## What is being asked
Please carry on the article about hookworms and hay fever, starting after its last sentence.

## Passage to read
Can Hookworms Cure Hayfever?

Maybe. But we need to learn a lot more about them before they hit pharmacy shelves

Hookworms
Evidence (some anecdotal and some clinical) suggests that hookworms could suppress the immune response in people with allergies and other inflammatory diseases. CDC

British parasitologist Jonathan Turton swallowed a hookworm. The worm made itself at home in his bowels for two years. Turton suffered from allergies, but for those two years, his hay fever disappeared. He published an account of his experience in The Lancet in 1976.

In a post for the blog Your Wild Life, Rob Dunn, a biologist at North Carolina State University, notes that some scientists think Turton might have been onto something. Dunn points to a recent review article by researchers from Duke Medical Center and the University of Central Arkansas. The researchers argue that infections with parasites like the hookworm could hold cures for not only hay fever but other inflammatory diseases as well.

Around the same time of Turton’s hookworm infection, he and his colleagues published observations about tapeworms, a parasitic relative of hookworms, gleaned through self-infection. “Turton thought that by inoculating himself with a hookworm that the hookworm would live in his gut and produce immunosuppressive compounds which would, in turn, suppress his immune system enough to resolve his allergies,” Dunn writes. 

Until around 10 years ago, most treatment involving helminthes or parasitic worms occurred on the fringes of science and sometimes outside the law—through traditional healers and slightly sketchy Internet retailers. Yet all that time, slowly but surely, science has delved further into the worm’s biology. Clinical trials of worm treatments in patients with Crohn’s disease, inflammatory bowel disease and Multiple Sclerosis produced promising results.

## Data
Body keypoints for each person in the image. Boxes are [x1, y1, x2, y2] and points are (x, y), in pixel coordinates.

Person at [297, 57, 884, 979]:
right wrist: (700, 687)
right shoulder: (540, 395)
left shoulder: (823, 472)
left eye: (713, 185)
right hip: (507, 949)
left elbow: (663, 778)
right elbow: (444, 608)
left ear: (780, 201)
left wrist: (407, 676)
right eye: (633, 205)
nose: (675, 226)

## Answer to this task
Given the successes of helminth treatments in traditional trials, Bill Parker, one of the co-authors on the review paper, wanted to see what untapped insights lay in contemporary unregulated self-infections, like that undertaken by Turton. Parker and his colleagues interviewed worm providers, scoured public information resources about worms and surveyed people treating themselves with worms. What they found was highly varied. Dunn explains:

For one, these treatments although rarely performed in a formal medical setting were often performed with the consent (at least tacit) of doctors in the U.S., which is to say both doctors and patients recognized the inability of existing treatments to deal with the range of problems being considered and the potential of worm treatments.  As evidence of this potential, the anecdotes collected by Parker and colleagues seem to support what has been shown experimentally in mice and rats and, in those few, precious, clinical trials in humans. Most of those who were self-treated with worms reported better treatment of Crohn’s disease and Inflammatory Bowel Disease than is seen with traditional treatment.  Remission of allergies and asthma was also common.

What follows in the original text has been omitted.